Le Sénat a adopté, ce mardi 26 mai 2026, le projet de loi Ripost porté par le ministre de l’Intérieur Laurent Nuñez. Comme le rapporte Ouest France, ce texte vise à lutter contre plusieurs phénomènes jugés problématiques, allant des rodéos sauvages aux free parties, en passant par la consommation de protoxyde d’azote. Au cours de son examen par la chambre haute, le projet a été enrichi de nouvelles dispositions, reflétant l’ambition renforcée du gouvernement pour endiguer ces pratiques.
Ce qu'il faut retenir
- Le Sénat a adopté le projet de loi Ripost ce 26 mai 2026, porté par Laurent Nuñez, ministre de l’Intérieur.
- Le texte cible notamment les rodéos sauvages, les free parties et la consommation de protoxyde d’azote.
- Plusieurs mesures supplémentaires ont été ajoutées lors du passage au Sénat.
Un texte élargi pour répondre à des enjeux multiples
Initiée par le gouvernement, la loi Ripost a pour objectif de renforcer le cadre juridique contre des comportements jugés dangereux ou nuisibles. Selon Ouest France, le projet initial visait déjà des infractions comme les rodéos motorisés ou l’usage de substances psychoactives. Lors de son examen au Sénat, ces dispositions ont été complétées par des mesures supplémentaires, adaptées aux évolutions récentes des pratiques incriminées. Le protoxyde d’azote, très répandu chez les jeunes, est au cœur des préoccupations, tout comme l’organisation de rassemblements musicaux illégaux, communément appelés free parties.

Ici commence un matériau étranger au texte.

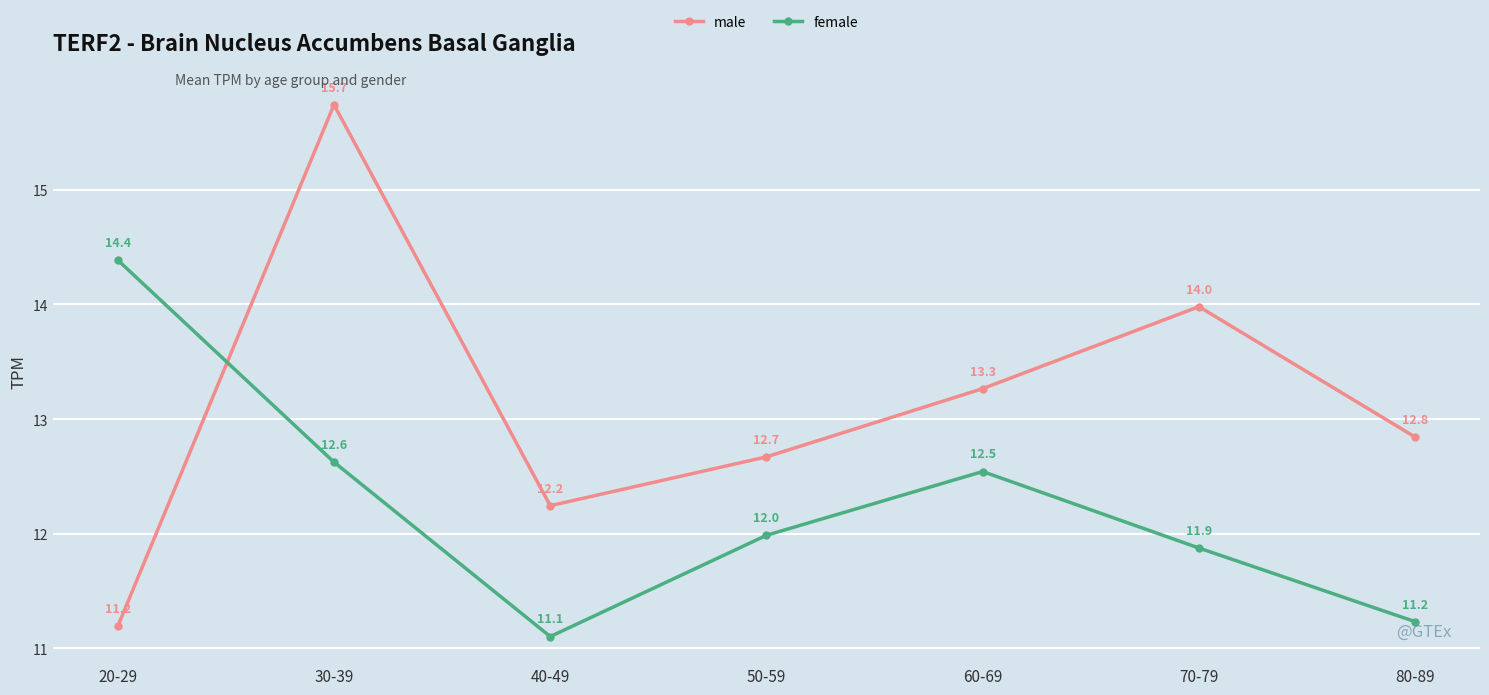

Which category has the highest value in the female series?

20-29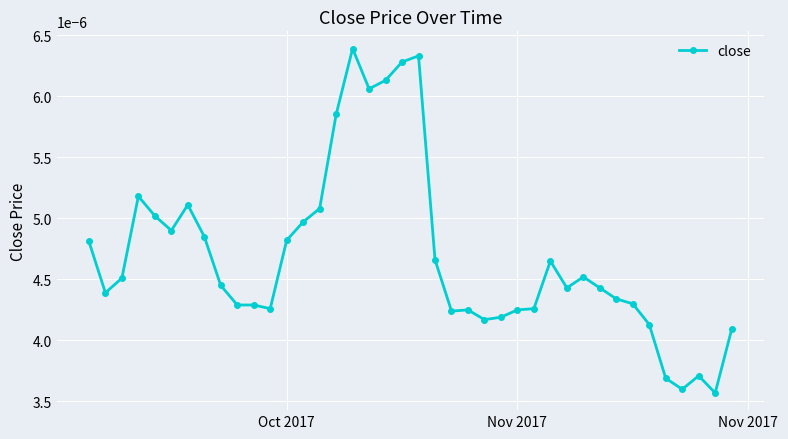

True or false: there are more than 2 points higher than both neighbors.

True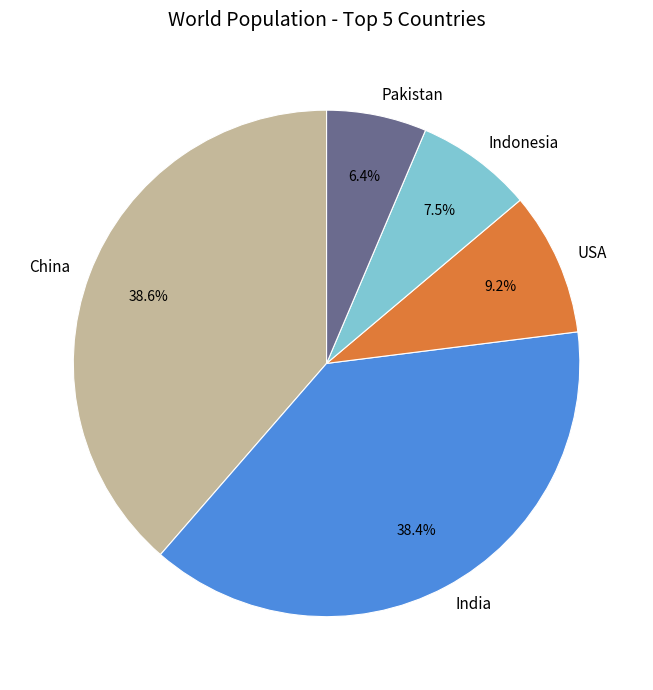

To the nearest percent, what portion does China represent?

39%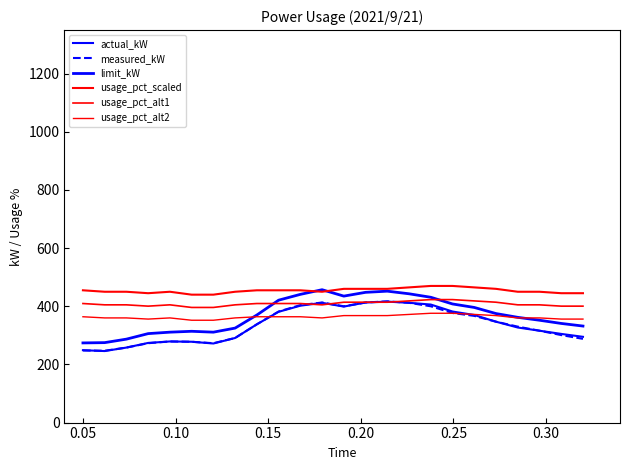

Does the chart display data point markers on the line(s)?

No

Des sanctions renforcées pour les rodéos sauvages et les squats
Parmi les ajouts apportés par le Sénat figure une refonte des peines encourues pour les rodéos sauvages. Les sénateurs ont notamment prévu des amendes alourdies et la possibilité de confisquer les véhicules utilisés lors de ces pratiques. Autre mesure phare : le durcissement des règles contre les squats. Les propriétaires de logements squattés pourraient bénéficier de procédures accélérées pour récupérer leur bien, une avancée saluée par les associations de propriétaires. Ces dispositions s’inscrivent dans une logique de fermeté, souvent revendiquée par les forces de l’ordre face à ces phénomènes.
Un débat parlementaire marqué par des ajustements techniques
Le passage du projet de loi au Sénat n’a pas été un simple formalisme. Les sénateurs ont apporté des modifications techniques, notamment sur les modalités d’application des sanctions. Certains groupes politiques ont tenté d’amender le texte pour en adoucir certaines mesures, sans succès. « Il s’agit de protéger la population et de rétablir l’ordre public », a déclaré Laurent Nuñez lors des débats, rappelant l’urgence d’agir face à ces dérives. Le ministre a également souligné que ces mesures s’inscrivaient dans une stratégie globale de prévention et de répression.
La question des moyens alloués à la lutte contre ces phénomènes reste en suspens. Les associations de prévention, comme celles œuvrant contre l’usage de stupéfiants, appellent à un accompagnement social complémentaire aux sanctions. Reste à voir si le gouvernement suivra cette voie ou privilégiera une approche strictement répressive.